>>>>

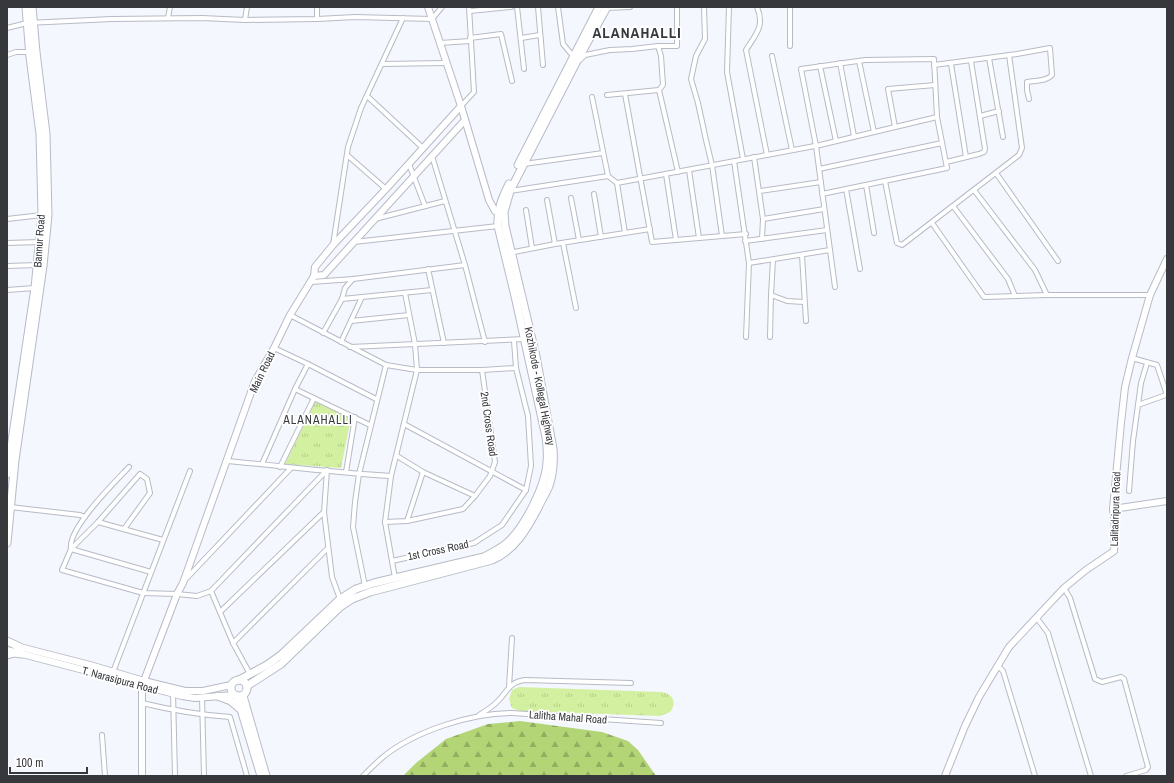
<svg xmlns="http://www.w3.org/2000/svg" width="1174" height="783" font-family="'Archivo Narrow',sans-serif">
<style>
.grass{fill:url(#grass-tufts)}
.forest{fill:url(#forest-firs)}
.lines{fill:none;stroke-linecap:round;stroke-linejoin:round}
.street-casing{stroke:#b7bbc6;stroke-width:6}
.secondary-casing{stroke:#b7bbc6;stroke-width:8}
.primary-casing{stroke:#b7bbc6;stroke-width:9}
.street{stroke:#fff;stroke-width:4}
.secondary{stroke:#fff;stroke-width:6}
.primary{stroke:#fff;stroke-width:7}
.labels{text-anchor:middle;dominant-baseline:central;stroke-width:3.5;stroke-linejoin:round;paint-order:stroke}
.street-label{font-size:11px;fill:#36383c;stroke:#fff}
.neighbourhood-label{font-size:12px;letter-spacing:1px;fill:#36383c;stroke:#fff}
.district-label{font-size:15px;font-weight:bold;letter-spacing:1px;fill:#36383c;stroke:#fff}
</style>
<defs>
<pattern id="grass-tufts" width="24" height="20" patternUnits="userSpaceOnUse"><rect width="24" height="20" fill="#d2f09f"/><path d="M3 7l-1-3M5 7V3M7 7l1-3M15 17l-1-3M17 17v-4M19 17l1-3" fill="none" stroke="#b5cf8a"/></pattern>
<pattern id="forest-firs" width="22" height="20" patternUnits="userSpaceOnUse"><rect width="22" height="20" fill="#b3d575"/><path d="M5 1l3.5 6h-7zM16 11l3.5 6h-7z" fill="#92ae61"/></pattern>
</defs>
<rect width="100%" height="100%" fill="#f4f7fe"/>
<g class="grass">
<polygon points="315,402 351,418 341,468 285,464"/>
<path d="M519,687L661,692C672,693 678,702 670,712L660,716L519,711L512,708L509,699L512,690Z"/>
</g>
<polygon class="forest" points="520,721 602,732 628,741 638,750 656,776 403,776 416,763 446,739 488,724"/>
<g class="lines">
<defs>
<g id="street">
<polyline points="317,7 317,19"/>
<polyline points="517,7 524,69"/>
<polyline points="538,7 543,65"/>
<polyline points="558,7 563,44 573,56"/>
<polyline points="704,7 705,39 696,56 691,79 698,103 706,140 712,165 722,236"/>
<polyline points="729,7 727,72 743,159"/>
<path d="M757,7C765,26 756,34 746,50L767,155"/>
<polyline points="606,8 630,7"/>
<polyline points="470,11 511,7"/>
<polyline points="168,18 170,7"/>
<polyline points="245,20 247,7"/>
<polyline points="7,28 27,23 112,19 202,18 245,20 317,19 355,17 432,19 442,7"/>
<polyline points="470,38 501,34 512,81"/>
<polyline points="521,38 540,35"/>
<polyline points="440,43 470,41"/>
<polyline points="658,46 661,56 663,85 659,90 678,172"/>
<polyline points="790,46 790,7"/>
<polyline points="7,55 16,52 30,52"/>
<polyline points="772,56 792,150"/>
<polyline points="989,58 1003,137"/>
<polyline points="580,60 585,55 610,50 632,49 658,46 677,46 677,7"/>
<polyline points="859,61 874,132"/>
<polyline points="840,63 854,136"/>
<polyline points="382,64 446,63"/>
<polyline points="951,64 966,157"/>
<path d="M934,65L1017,54L1050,48L1052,75C1046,82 1035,80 1027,82V90L1029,99"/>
<polyline points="820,66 836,141"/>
<polyline points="625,94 652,242 746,234"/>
<polyline points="607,95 659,90"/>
<polyline points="367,96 423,148"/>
<polyline points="461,106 474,92 469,7"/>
<polyline points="980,116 999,111"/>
<polyline points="895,127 888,89 935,85"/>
<polyline points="347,155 386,189"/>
<polyline points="432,156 465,265 485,342"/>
<polyline points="754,157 763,219 762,239"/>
<polyline points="734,161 749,263 746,337"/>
<polyline points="946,162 979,154 984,152 985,149 971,61"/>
<polyline points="409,164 425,206"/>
<polyline points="524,164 603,153"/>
<polyline points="819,169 942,143"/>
<polyline points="689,170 699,238"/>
<polyline points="996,173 1058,261"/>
<polyline points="666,174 676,240"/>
<polyline points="608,176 617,183"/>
<polyline points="885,181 896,238 897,243 902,245 1019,155 1022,148 1009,55"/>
<polyline points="866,185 874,233"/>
<polyline points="846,189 860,269"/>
<polyline points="974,190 1035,270 1047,295"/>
<polyline points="510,191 608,176 592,97"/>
<polyline points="760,191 821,182"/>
<polyline points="594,194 601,237"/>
<polyline points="822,194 947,168 937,117 934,59 865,60 801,69 816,146 835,287"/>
<polyline points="571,198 579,240"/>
<polyline points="547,200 555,244"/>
<polyline points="953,206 1008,279 1015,296"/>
<polyline points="526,210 532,248"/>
<polyline points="7,219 42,215"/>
<polyline points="375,219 445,201"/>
<polyline points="763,219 824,209"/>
<polyline points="932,223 984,297 1047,295 1150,295"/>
<polyline points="625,233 617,183 820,145 937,117"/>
<polyline points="745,241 827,230"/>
<polyline points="354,242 498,226"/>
<polyline points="7,243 40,242"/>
<polyline points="563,243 576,308"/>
<polyline points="333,245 348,147 361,108 403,18"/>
<polyline points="509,253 555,244 650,229"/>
<polyline points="802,255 806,321"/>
<polyline points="749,263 830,250"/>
<polyline points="7,266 37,265"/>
<polyline points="428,269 444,343"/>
<polyline points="311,282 353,279 465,265"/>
<polyline points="7,290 35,288"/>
<polyline points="771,295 787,301 804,302"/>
<polyline points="342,299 432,290"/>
<polyline points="290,315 386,365 417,370 482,370 516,368"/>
<polyline points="351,321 409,315"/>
<polyline points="323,333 342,299 345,288 353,279"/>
<polyline points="770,337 771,295 773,260"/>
<polyline points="341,342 362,297"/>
<polyline points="350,347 525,339"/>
<polyline points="274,348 308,364 376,399"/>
<polyline points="1132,358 1157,365 1167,395"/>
<polyline points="295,389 370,425"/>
<polyline points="1138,405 1141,383 1147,363"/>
<polyline points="404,424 526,490"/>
<polyline points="397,456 423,472 475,496"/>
<path d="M227,461C282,466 336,473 391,476"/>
<polyline points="262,464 295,389 308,364"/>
<path d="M129,467C115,482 67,529 71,549L151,572"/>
<polyline points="280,467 314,398"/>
<polyline points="327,470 324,512 332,577 340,599"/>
<polyline points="346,472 355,417"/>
<polyline points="1129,491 1133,441 1138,405 1166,395"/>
<polyline points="10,507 80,515 85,517"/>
<polyline points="407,521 423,472"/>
<polyline points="98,522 163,540"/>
<polyline points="385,522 407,521 463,509 475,496 490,476 495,462 482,370"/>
<polyline points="124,529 150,493 147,479 140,474 98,522 71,549 62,570 143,593 177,594 197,596 211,591 327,470"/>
<polyline points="392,561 474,543 502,525 526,490 531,466 528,416 516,368 514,341"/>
<polyline points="395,578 385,522 391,476 417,370 415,344 405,293"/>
<polyline points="184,581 291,468"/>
<polyline points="365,586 353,527 355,502 359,474 386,365"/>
<polyline points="1064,588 1070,598 1095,679 1102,682 1121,677 1124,679 1148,767 1146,770 1126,776"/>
<polyline points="211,591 233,643 250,674"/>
<polyline points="220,612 324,512"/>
<polyline points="1036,617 1048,633 1091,776"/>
<polyline points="233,643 328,548"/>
<polyline points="998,666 1003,671 1035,776"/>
<polyline points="113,672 190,471"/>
<polyline points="509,687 512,638"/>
<polyline points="173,693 175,776"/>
<polyline points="202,697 204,776"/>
<path d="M142,703C171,710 200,715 230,717L247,776"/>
<path d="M479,715C486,711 492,707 498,701C508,691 509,682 525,680L631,683"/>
<polyline points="102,735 105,776"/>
<path d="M363,776C369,770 376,763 383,757C415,731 471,713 512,713L661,723"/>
</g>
<g id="secondary">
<polyline points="428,7 461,106 489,200 495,211 502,213"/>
<polyline points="314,276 324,275 465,120"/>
<polyline points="1113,509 1167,501"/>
<polyline points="16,646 90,665 144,681 185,691 203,691 231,685"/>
<polyline points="7,650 182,696 195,698 234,695"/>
<polyline points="142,776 142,686 177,594 183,583 255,381 274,348 290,315 314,276 315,267 333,245 386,189 461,106"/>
<polyline points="945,776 965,726 979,697 1009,647 1064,588 1086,570 1114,551 1115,529 1113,509 1121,423 1125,387 1132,358 1150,295 1167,259"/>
</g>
<g id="primary">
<polyline points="518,165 599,7"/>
<polyline points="7,474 35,288 42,215 40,134 30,57 26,7"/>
<polyline points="7,543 15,460 43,266 48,215 46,134 36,52 32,7"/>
<polyline points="7,641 20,647"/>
<polyline points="7,655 14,653 22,654"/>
<circle cx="239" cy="688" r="8"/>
<path d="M239,680L267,665L281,655L340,599L356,589L374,583L484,557C492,553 500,549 507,543C525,527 546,485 547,462C548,453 547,445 546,437L515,296L498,226C497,210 502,198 509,184"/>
<path d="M247,686L281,664L340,607L352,599L370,592L492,560C515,550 527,529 538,508C541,501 546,493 549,486C553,474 554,461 553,449L536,356L505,226L504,212L510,191L578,59L607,7"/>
<polyline points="218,696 231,701 239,708"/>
<polyline points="237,696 261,776"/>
<polyline points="243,696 266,776"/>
</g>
</defs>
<use href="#street" class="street-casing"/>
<use href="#secondary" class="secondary-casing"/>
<use href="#primary" class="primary-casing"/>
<use href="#street" class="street"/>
<use href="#secondary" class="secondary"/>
<use href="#primary" class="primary"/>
</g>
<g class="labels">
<g class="street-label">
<text transform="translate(39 241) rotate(-86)">Bannur Road</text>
<text transform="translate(262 372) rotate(-64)">Main Road</text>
<text transform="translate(540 386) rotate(79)">Kozhikode - Kollegal Highway</text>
<text transform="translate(489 424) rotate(82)">2nd Cross Road</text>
<text transform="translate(1115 509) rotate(-88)">Lalitadripura Road</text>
<text transform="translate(438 550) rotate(-12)">1st Cross Road</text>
<text transform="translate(120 680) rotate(15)">T. Narasipura Road</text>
<text transform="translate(568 717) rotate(4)">Lalitha Mahal Road</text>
</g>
<g class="neighbourhood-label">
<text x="318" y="420">ALANAHALLI</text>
</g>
<g class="district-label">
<text x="637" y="32">ALANAHALLI</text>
</g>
</g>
<rect width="1174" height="783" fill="none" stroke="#36383c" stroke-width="16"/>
<path d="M10 767v6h77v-6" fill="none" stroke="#36383c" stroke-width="2"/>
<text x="16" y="767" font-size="12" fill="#36383c" stroke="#ffffff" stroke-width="3" paint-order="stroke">100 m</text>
</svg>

<<<<

*THE PROBLEM*
Copy every line of the listing containing the string "lines".

*WRITTEN SOLUTION*
.lines{fill:none;stroke-linecap:round;stroke-linejoin:round}
<g class="lines">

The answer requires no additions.